Page excerpt =
I found the philosophical consideration of appropriation quite interesting, and this may be even more appropriate for my final assignment. I had been intrigued by Hockney’s comments on landscape and perspective and was interested in looking at a collage landscape for the Transitions Assignment. As I have visited exhibitions over the past couple of months I have been looking out for collage work – I was particularly taken by the work of Romare Bearden in the Soul of a Nation exhibition at Tate Modern and have been researching his work further. For Assignment 4 I have to write a 2,000-word essay or critical review on a subject that relates both to the content of this course and your own photographic practice”. I would like to use this opportunity to investigate further the concept of landscape collage as I think that this would help me with Assignment 6 for the course.

I liked the section on Textworks and Land Art. I was particularly fortunate that the Richard long Exhibition Earth Sky was showing at Houghton Hall at the time I was studying this part of the course. This enabled me to find out more about the work of Long and use this to influence the images I produced for Assignment 2.

Work instruction 1 = Can you copy out word for word the lines in the records, starting at the line that contains "L’hospitalisation du maire de Belley" and ending at the line that contains "le maire de"?

Task inputs =
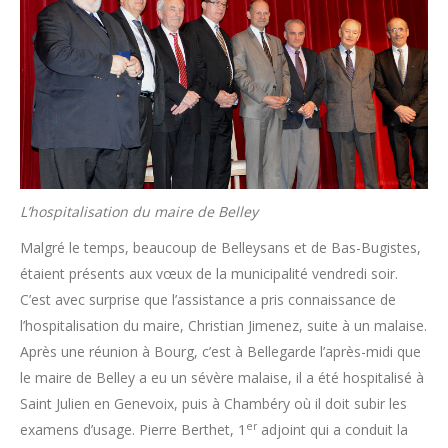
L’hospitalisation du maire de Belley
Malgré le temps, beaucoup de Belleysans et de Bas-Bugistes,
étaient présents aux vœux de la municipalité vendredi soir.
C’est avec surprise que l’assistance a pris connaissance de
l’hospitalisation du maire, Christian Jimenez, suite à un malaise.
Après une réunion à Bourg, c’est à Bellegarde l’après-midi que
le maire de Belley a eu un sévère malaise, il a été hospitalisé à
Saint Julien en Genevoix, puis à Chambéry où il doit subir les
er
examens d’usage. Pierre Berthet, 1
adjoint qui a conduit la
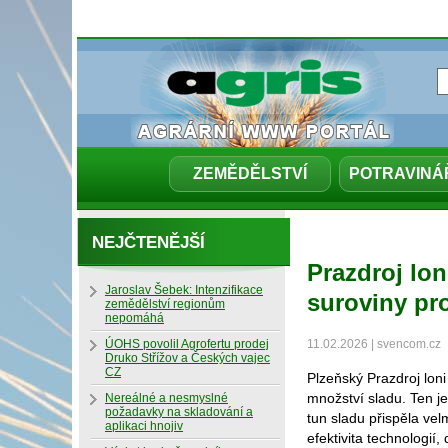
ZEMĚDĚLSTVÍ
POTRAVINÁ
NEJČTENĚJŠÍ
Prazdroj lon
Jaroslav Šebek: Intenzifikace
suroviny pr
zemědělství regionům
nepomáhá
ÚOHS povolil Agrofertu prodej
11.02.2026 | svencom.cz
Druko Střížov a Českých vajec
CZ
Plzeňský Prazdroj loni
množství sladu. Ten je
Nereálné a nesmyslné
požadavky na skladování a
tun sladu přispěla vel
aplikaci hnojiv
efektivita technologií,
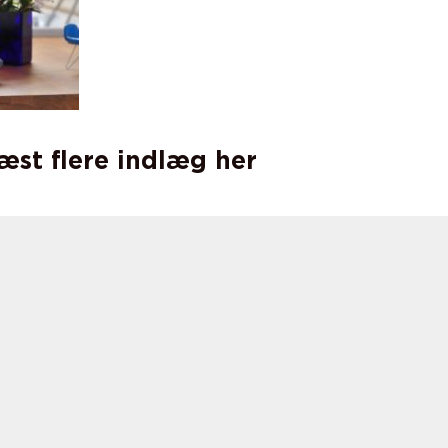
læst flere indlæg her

---

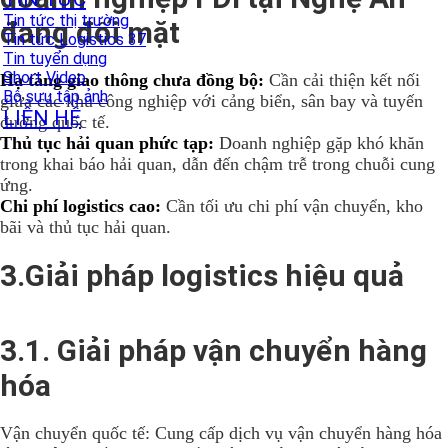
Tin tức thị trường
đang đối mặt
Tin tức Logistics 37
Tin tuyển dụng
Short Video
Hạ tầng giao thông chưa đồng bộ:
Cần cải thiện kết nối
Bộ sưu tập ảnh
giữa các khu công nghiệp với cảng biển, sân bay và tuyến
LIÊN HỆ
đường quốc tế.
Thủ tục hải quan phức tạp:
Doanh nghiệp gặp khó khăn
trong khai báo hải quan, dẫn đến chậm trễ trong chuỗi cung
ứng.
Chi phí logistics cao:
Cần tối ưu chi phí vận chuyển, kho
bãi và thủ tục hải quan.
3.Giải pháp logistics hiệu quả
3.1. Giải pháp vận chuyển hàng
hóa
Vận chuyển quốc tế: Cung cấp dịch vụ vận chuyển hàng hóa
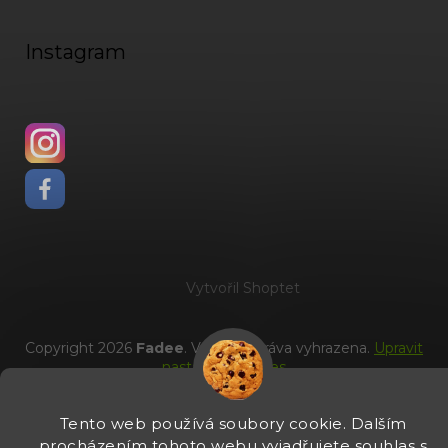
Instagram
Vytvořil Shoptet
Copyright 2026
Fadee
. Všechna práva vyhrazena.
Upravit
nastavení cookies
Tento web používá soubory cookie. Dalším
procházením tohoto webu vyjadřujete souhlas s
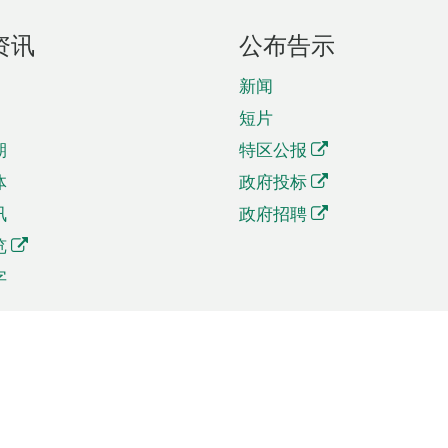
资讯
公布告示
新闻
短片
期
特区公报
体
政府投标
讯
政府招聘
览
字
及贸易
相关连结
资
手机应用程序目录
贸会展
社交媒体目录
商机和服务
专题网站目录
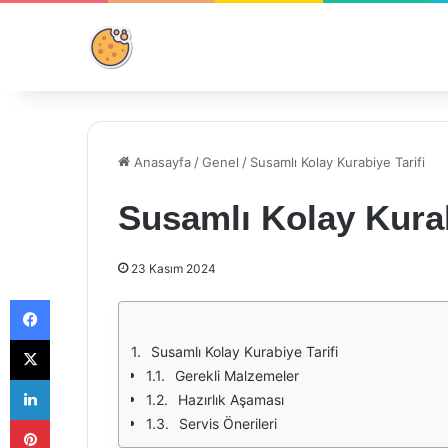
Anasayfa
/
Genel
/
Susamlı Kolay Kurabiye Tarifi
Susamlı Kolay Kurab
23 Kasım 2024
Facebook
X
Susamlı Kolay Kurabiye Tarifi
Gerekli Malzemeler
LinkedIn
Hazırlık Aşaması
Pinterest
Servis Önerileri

Work instruction 2 =
Answer these about the coursework reflection:
(a) In which exhibition at Tate Modern did the writer see Romare Bearden's work?
(b) How many words must the essay or critical review for Assignment 4 be?
(c) Where was the Richard Long exhibition Earth Sky showing?

Answer box 1 =
L’hospitalisation du maire de Belley
Malgré le temps, beaucoup de Belleysans et de Bas-Bugistes,
étaient présents aux vœux de la municipalité vendredi soir.
C’est avec surprise que l’assistance a pris connaissance de
l’hospitalisation du maire, Christian Jimenez, suite à un malaise.
Après une réunion à Bourg, c’est à Bellegarde l’après-midi que
le maire de Belley a eu un sévère malaise, il a été hospitalisé à

Answer box 2 =
(a) Soul of a Nation
(b) 2,000 words
(c) Houghton Hall